Required action >>
Each line in the listing below that contains "assign" should be returned.

Provided data >>
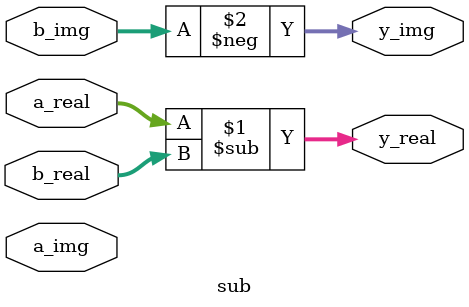
<source format=v>
module sub(
    input wire [8:0] a_real,
    input wire [8:0] a_img,
    input wire [8:0] b_real,
    input wire [8:0] b_img,
    output wire [8:0] y_real,
    output wire [8:0] y_img
);

    assign y_real = a_real - b_real;
    assign y_img = - b_img;  //assign y_img = a_img - b_img;

endmodule

</source>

Reply to the task >>
    assign y_real = a_real - b_real;
    assign y_img = - b_img;  //assign y_img = a_img - b_img;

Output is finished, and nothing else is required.